Up Casting a Control Collection

T

Trevor

Hi,

I'm trying to write a general function to simply clear a collection of
fields from both a group box and a tab control. Here is what I want my code
to look like:

private void ClearFields(GroupBox groupbox)
{
ClearFields((ControlCollection)groupbox.Controls);
}

private void ClearFields(TabPage pg)
{
ClearFields((ControlCollection)pg.Controls);
}

private void ClearFields(ControlCollection lst)
{
foreach (Control c in lst)
{
if (c.GetType() != typeof(System.Windows.Forms.Button))
{
c.Text = "";
}
}
}
}

However, when I write my code this way I get a runtime error that says I
cannot convert the type TabPageControlCollection to a ControlCollection.
TabPageControlCollection is a derived class of ControlCollection. What is it
that I'm not understanding about casting?
 
P

Peter Duniho

[...]
However, when I write my code this way I get a runtime error that says I
cannot convert the type TabPageControlCollection to a ControlCollection.
TabPageControlCollection is a derived class of ControlCollection. What
is it
that I'm not understanding about casting?

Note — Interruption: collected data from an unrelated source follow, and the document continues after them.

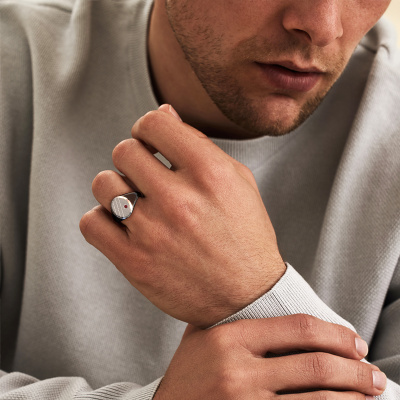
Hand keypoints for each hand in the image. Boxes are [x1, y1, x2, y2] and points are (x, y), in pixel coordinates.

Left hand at [80, 104, 285, 326]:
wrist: (245, 297)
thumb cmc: (244, 237)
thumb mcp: (238, 181)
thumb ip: (199, 143)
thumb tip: (164, 112)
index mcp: (209, 173)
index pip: (154, 123)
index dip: (148, 128)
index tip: (150, 142)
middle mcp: (179, 199)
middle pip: (124, 150)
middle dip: (133, 157)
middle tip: (146, 175)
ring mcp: (153, 231)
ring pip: (103, 183)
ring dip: (116, 187)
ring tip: (136, 201)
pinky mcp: (134, 261)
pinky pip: (91, 223)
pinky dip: (102, 219)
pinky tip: (122, 224)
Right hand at [155, 314, 386, 398]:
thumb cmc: (185, 375)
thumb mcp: (198, 336)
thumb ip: (227, 317)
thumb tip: (263, 300)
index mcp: (229, 339)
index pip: (297, 329)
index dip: (334, 333)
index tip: (354, 340)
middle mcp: (239, 372)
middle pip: (315, 367)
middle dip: (355, 370)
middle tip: (374, 373)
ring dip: (353, 398)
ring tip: (371, 393)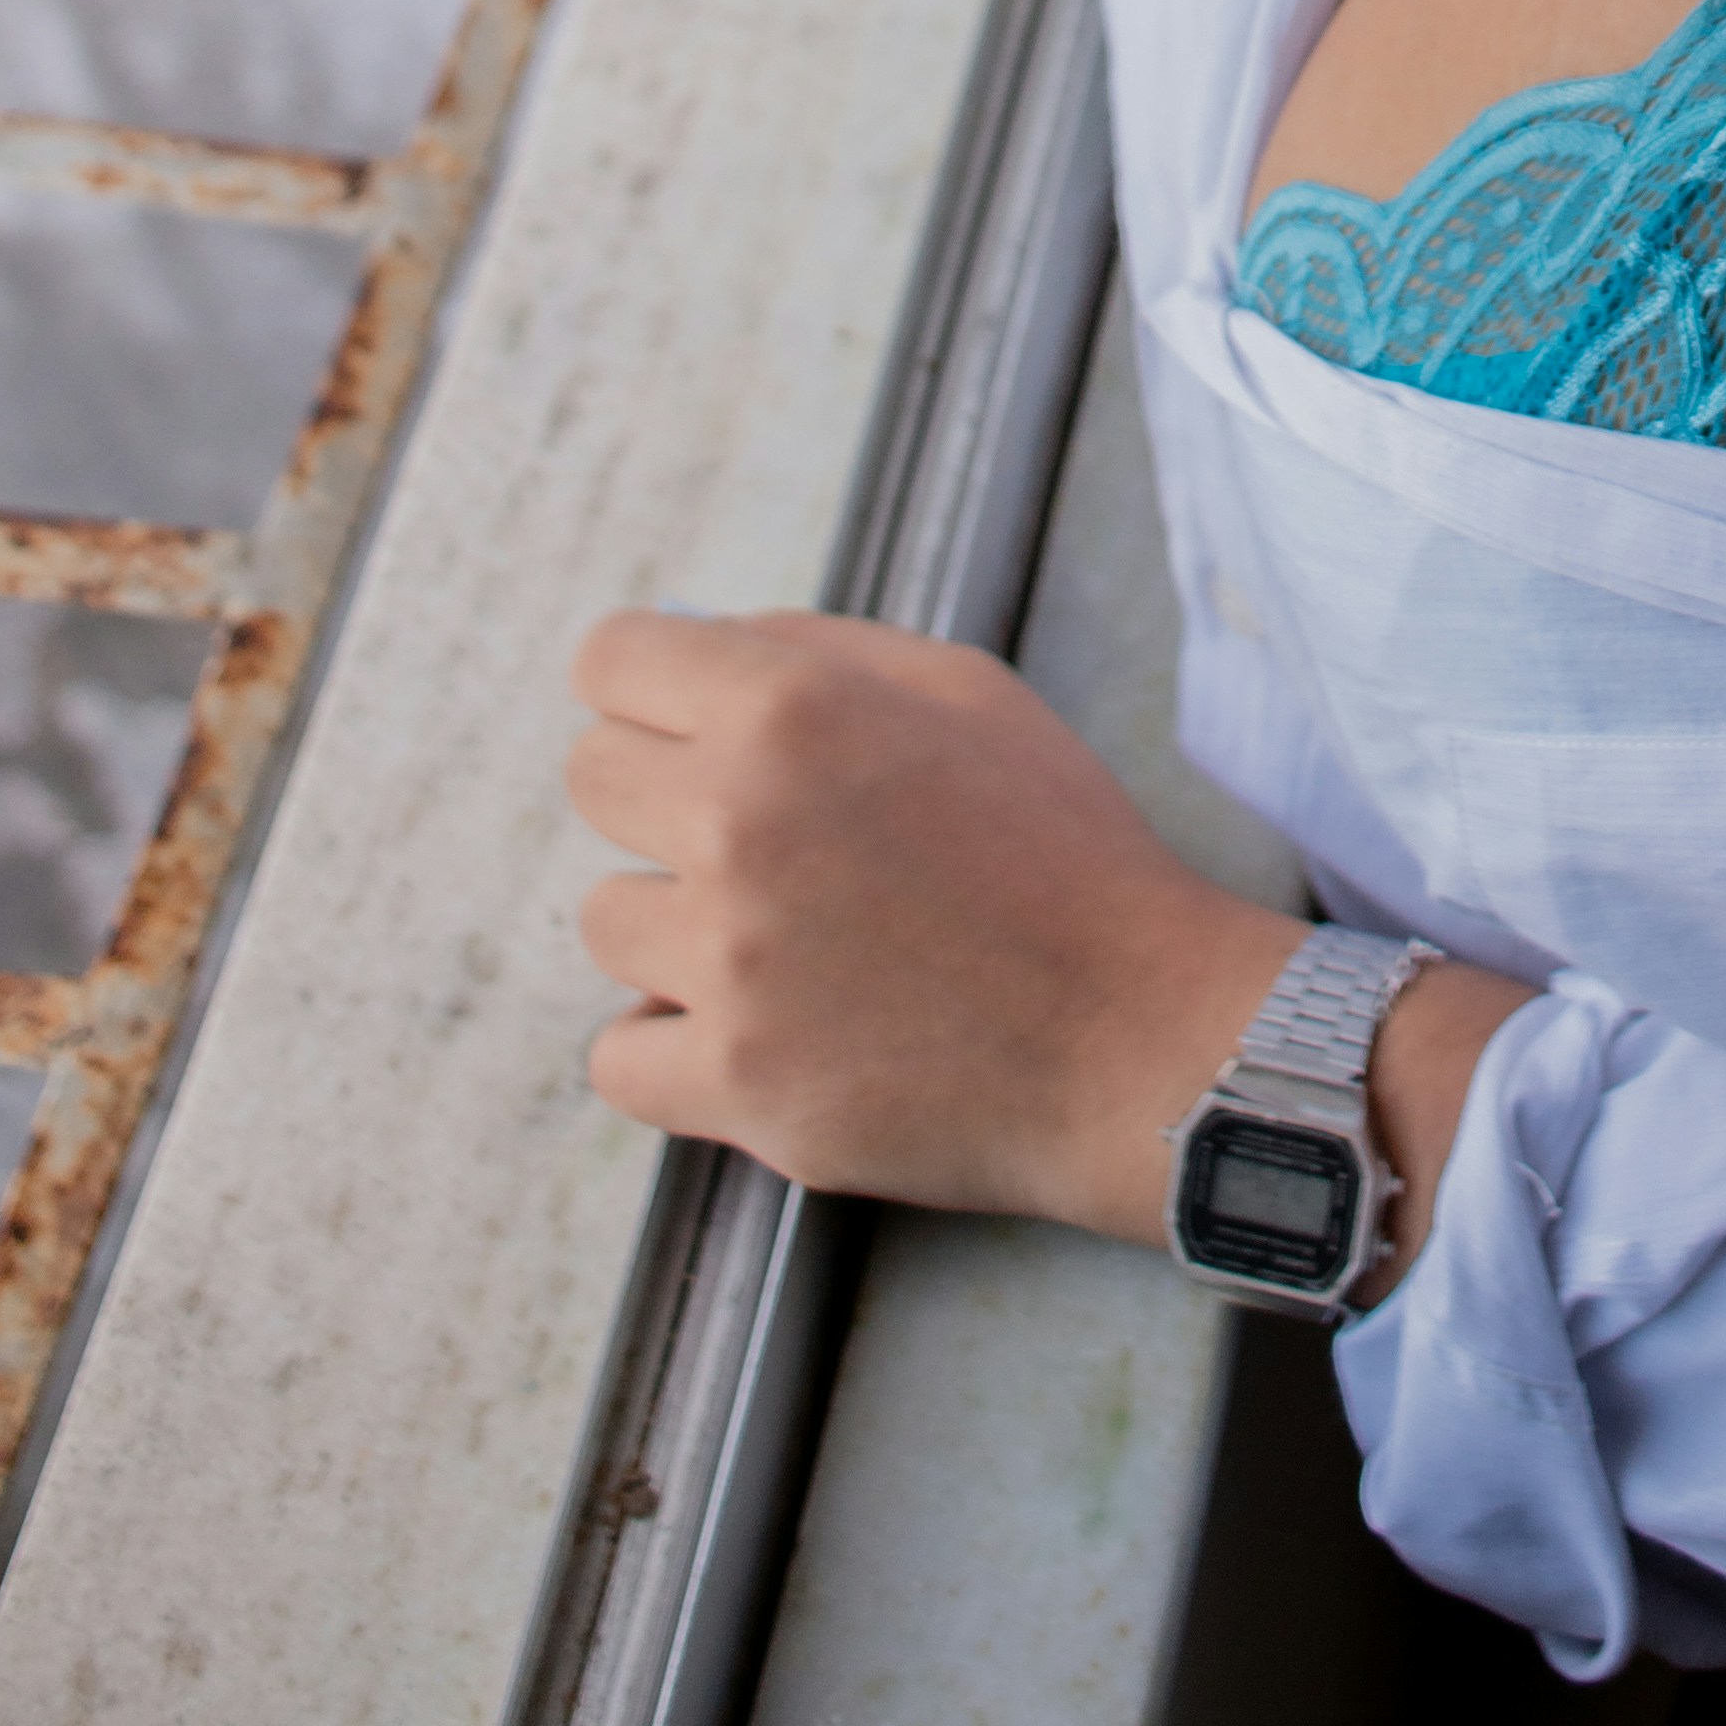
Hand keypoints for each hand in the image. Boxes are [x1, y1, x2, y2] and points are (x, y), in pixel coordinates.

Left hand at [567, 606, 1294, 1234]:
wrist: (1134, 1033)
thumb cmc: (1061, 849)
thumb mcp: (967, 691)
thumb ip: (821, 650)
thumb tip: (700, 642)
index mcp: (794, 708)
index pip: (610, 661)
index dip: (648, 686)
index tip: (683, 723)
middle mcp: (741, 821)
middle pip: (592, 779)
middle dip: (663, 796)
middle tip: (760, 838)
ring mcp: (730, 962)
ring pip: (606, 919)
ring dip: (677, 928)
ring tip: (786, 944)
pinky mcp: (734, 1082)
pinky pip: (617, 1054)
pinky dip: (672, 1047)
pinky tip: (757, 1028)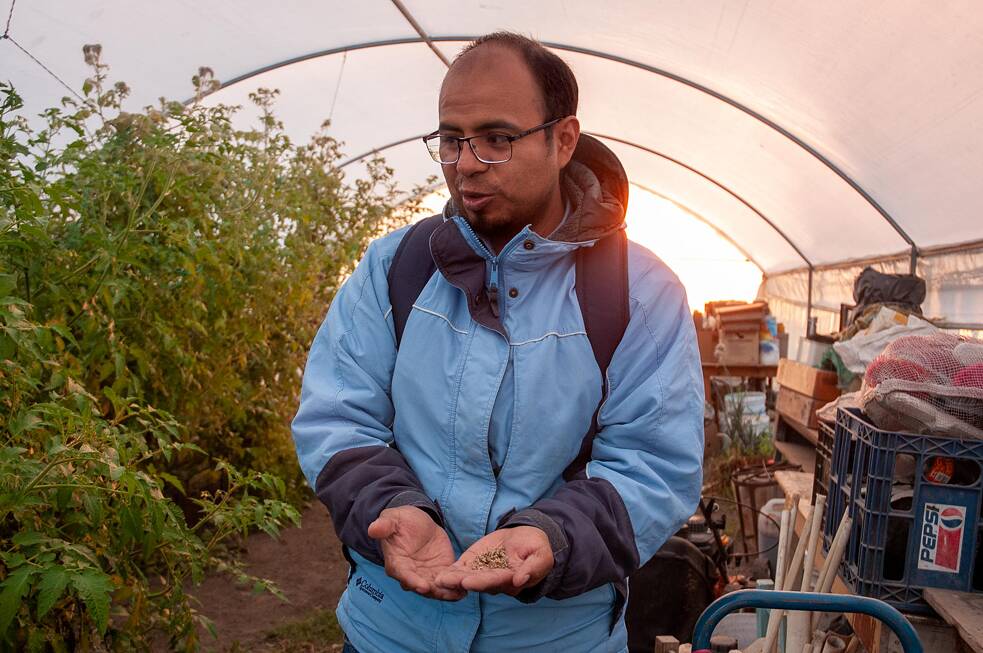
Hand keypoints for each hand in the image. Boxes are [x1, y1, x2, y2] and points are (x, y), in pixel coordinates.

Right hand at [367, 506, 463, 600]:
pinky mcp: (439, 571)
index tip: (422, 586)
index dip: (412, 581)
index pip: (403, 575)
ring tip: (458, 594)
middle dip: (432, 591)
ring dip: (446, 593)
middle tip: (444, 592)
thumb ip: (384, 525)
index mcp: (396, 563)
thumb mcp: (392, 519)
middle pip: (420, 586)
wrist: (416, 522)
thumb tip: (373, 528)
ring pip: (435, 589)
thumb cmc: (400, 521)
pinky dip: (454, 588)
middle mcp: (410, 573)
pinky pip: (446, 582)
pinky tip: (464, 591)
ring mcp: (425, 575)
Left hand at [435, 526, 553, 595]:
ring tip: (439, 580)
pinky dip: (451, 571)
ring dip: (453, 579)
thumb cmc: (536, 547)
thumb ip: (531, 569)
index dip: (482, 582)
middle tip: (448, 582)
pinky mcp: (474, 562)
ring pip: (466, 577)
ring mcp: (482, 572)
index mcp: (511, 580)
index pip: (495, 582)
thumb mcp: (540, 556)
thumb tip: (520, 581)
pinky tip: (439, 574)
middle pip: (478, 582)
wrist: (527, 536)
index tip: (469, 582)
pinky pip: (461, 568)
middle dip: (462, 582)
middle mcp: (494, 581)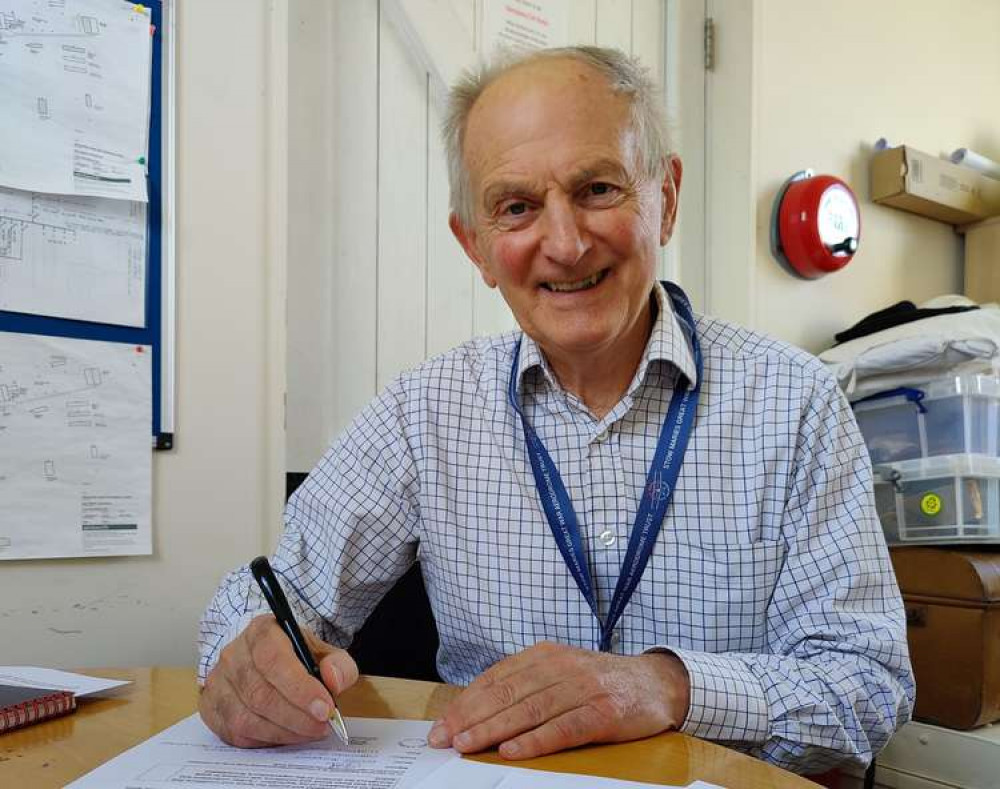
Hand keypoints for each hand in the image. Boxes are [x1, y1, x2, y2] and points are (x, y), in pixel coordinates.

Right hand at [199, 614, 358, 746]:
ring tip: (307, 732)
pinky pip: (234, 733)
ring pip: (245, 717)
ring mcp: (218, 681)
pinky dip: (264, 740)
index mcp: (261, 631)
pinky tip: (285, 734)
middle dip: (296, 716)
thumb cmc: (294, 656)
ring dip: (282, 731)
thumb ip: (338, 663)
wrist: (263, 658)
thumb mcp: (322, 652)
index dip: (300, 688)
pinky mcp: (210, 707)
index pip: (273, 659)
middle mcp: (233, 654)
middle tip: (321, 726)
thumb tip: (334, 679)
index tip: (324, 708)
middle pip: (259, 693)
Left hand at [427, 641, 689, 758]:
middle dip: (471, 718)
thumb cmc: (599, 681)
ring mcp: (583, 688)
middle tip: (444, 739)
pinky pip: (564, 727)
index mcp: (544, 654)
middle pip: (507, 693)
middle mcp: (561, 666)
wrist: (657, 682)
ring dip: (494, 729)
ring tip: (467, 745)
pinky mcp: (604, 712)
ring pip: (530, 710)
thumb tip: (476, 710)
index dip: (466, 703)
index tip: (442, 725)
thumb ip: (525, 685)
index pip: (496, 679)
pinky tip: (513, 750)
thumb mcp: (560, 672)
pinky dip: (536, 740)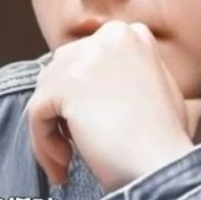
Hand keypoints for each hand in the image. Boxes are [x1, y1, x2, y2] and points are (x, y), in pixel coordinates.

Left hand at [26, 21, 200, 190]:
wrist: (163, 165)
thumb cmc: (165, 140)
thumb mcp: (160, 90)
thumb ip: (133, 75)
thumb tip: (124, 87)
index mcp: (131, 34)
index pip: (85, 61)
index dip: (80, 98)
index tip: (90, 128)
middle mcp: (108, 36)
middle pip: (60, 73)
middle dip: (61, 112)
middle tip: (72, 147)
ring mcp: (85, 56)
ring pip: (44, 94)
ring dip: (50, 130)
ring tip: (67, 159)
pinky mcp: (64, 84)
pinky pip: (36, 114)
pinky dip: (42, 144)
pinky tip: (64, 165)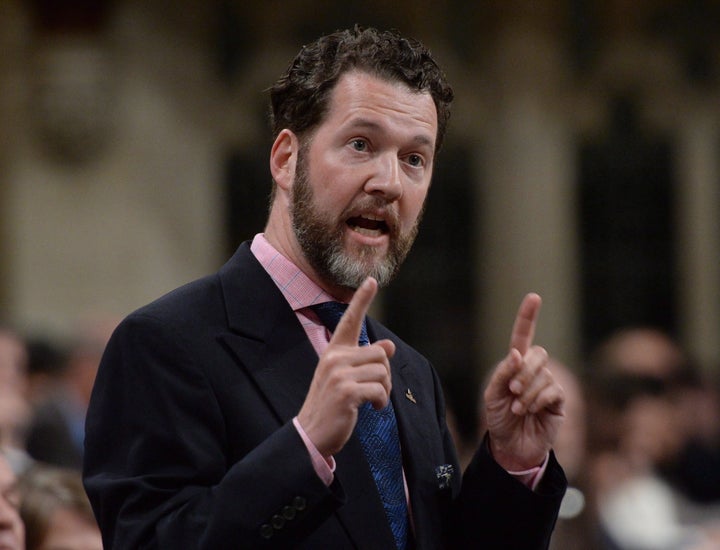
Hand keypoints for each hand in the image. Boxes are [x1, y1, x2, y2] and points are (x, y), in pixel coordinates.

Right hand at [297, 277, 395, 456]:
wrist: (311, 433)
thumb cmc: (332, 405)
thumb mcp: (347, 378)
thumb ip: (365, 361)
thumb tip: (389, 345)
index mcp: (334, 351)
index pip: (350, 320)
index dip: (362, 300)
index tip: (370, 280)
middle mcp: (335, 358)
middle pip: (380, 354)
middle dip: (384, 375)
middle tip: (375, 392)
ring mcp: (339, 374)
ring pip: (383, 372)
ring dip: (384, 392)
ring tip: (371, 402)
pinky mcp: (346, 392)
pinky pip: (380, 390)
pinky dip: (381, 403)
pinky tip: (371, 409)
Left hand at [483, 293, 564, 470]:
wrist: (511, 446)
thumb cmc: (499, 419)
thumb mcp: (492, 395)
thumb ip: (503, 373)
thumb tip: (517, 353)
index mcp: (515, 364)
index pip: (523, 335)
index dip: (528, 316)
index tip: (534, 297)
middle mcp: (534, 370)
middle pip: (538, 353)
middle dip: (524, 371)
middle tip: (513, 391)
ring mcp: (548, 384)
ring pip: (544, 374)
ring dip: (528, 391)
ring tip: (518, 408)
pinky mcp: (558, 400)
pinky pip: (554, 390)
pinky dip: (539, 399)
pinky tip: (530, 411)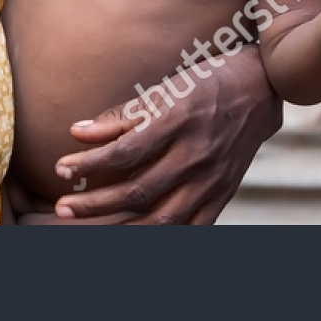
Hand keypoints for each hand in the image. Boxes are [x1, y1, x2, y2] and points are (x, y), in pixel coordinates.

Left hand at [47, 44, 281, 222]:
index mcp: (177, 122)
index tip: (60, 170)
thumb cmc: (203, 83)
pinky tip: (136, 237)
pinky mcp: (224, 193)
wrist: (260, 88)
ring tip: (89, 229)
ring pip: (164, 217)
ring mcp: (212, 179)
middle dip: (96, 203)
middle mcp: (196, 154)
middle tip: (64, 207)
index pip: (125, 152)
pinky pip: (194, 228)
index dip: (89, 164)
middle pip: (139, 190)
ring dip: (122, 227)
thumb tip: (76, 133)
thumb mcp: (161, 89)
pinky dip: (165, 237)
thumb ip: (119, 116)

I'm not sure. The code doesn't look obviously wrong to me.

That said, there should be no need for an explicit cast. The upcast
should happen automatically, assuming you're actually using the right
types for the objects.

The first question is what is the _exact_ error message you get. It
should provide fully-qualified names for the types involved in the
cast...what are those names? Chances are, at least one of them is not the
type you thought it would be. This is usually a namespace problem, where
one type came from a different namespace than the other and thus in fact
isn't related to the other.

But without knowing the exact, complete text of the error and without a
concise-but-complete code sample that reliably reproduces the problem,
it's hard to know for sure.

Pete
 
T

Trevor

Pete,

I was typing a long, reply message when I hovered over the signature of the
ClearFields(ControlCollection lst) function and discovered that the namespace
there was System.Windows.Forms.FORM.ControlCollection instead of
System.Windows.Forms.Control.ControlCollection.

Subtle, but you were correct. Thank you. No explicit cast needed, and my
faith in my understanding of overloading in c sharp is restored.